Published on 15/04/2026

Letter: windfall profit taxation would undermine investment in Europe’s security of supply and energy transition

FuelsEurope wishes to contribute constructively to the EU institutions and Member States’ ongoing reflections on the energy situation and the policy options under consideration, ahead of the upcoming Commission Communication on energy to be adopted on 22 April.

The European refining and fuels manufacturing industry fully recognises that the current geopolitical and related energy crises are creating exceptional circumstances and pressure on households and businesses with high energy costs. In this context, President von der Leyen has underlined that the EU’s fossil fuel import bill has increased by €22 billion since the start of the conflict only weeks ago, illustrating the scale of the economic and security challenge currently facing Europe.

These exceptional circumstances have triggered the letter of 3 April 2026 from the finance ministers of Austria, Germany, Italy, Portugal and Spain calling on the European Commission to swiftly develop a new EU‑wide windfall profit tax.
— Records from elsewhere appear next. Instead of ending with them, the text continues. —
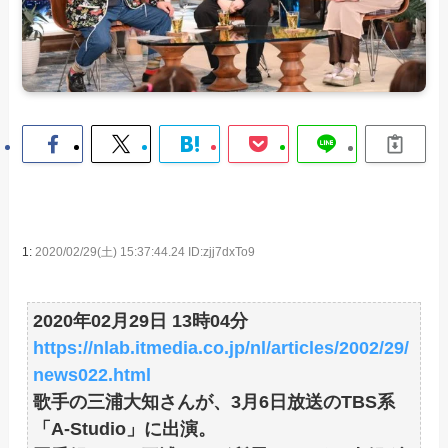
1:
2020/02/29(土) 15:37:44.24 ID:zjj7dxTo9
2020年02月29日 13時04分
https://nlab.itmedia.co.jp/nl/articles/2002/29/
news022.html
歌手の三浦大知さんが、3月6日放送のTBS系
「A-Studio」に出演。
However, the arbitrary imposition of windfall or double taxation on extraordinary profits, repeating the 2022 “solidarity contribution” initiative, would send a very worrisome message to both domestic and foreign investors about the lack of a predictable and stable regulatory framework in the EU. Renewed proposals for windfall profit taxation, on top of other regulations – including the EU Methane Emissions Regulation – place a significant burden on the economic sustainability of the refining and fuel manufacturing industry just at the time it is engaged in a low-carbon transition.

As the Commission is preparing its response to the current energy situation, it is essential that policy signals reinforce, rather than undermine, the economic sustainability and investment appeal of current operations of European refineries, which remain a cornerstone of the EU’s security of supply and price stability.

Refining margins are structurally cyclical and subject to significant volatility driven by factors beyond operators' control. Short-term margin peaks cannot be used to assess the long-term economic sustainability of refining activities. Recurrent extraordinary taxation applied during periods of high margins, without symmetric treatment during downturns, would weaken the sector's resilience, accelerate asset closures and undermine Europe's energy security.

We strongly caution against repeated recourse to extraordinary taxation: it would add regulatory unpredictability, risk discouraging long-term capital allocation to the low-carbon transition of the European refining and fuels manufacturing, and ultimately undermine Europe’s ability to provide secure, affordable and reliable energy supplies. By weakening incentives to operate and invest in European refining assets, renewed extraordinary taxation would increase reliance on imports, further exacerbating the EU’s exposure to global price volatility and external supply shocks - the very dynamics reflected in the recent surge in the fossil fuel import bill.

Renewed proposals for extraordinary taxation overlook the strategic role and ongoing transformation of Europe’s refining and fuels manufacturing industry. European refiners are investing in the low-carbon transition of existing assets while ensuring the supply of affordable, reliable energy to households, industry and critical sectors; an effort that depends on long-term investment under stable regulatory conditions. At a time of geopolitical uncertainty and global supply constraints, domestic refining capacity is essential to energy security, reducing import dependence, limiting exposure to price volatility, and supporting the resilience of defence and other critical sectors. Regulatory unpredictability from recurring extraordinary taxation risks undermining the necessary investor confidence, delaying decarbonisation investments, accelerating asset closures and increasing import reliance, thereby exacerbating rather than addressing Europe’s energy vulnerabilities.

Concluding asks

Against this background, FuelsEurope recommends that Member States and EU Institutions refrain from any new initiatives on extraordinary taxation (including windfall profit or “double” taxation), whether at EU or national level. Ensuring security of supply requires an open and well-functioning market, underpinned by regulatory restraint, proportionality, and sufficient flexibility, together with stable, predictable frameworks that enable the investments needed to maintain, upgrade and decarbonise Europe’s refining and fuels manufacturing assets.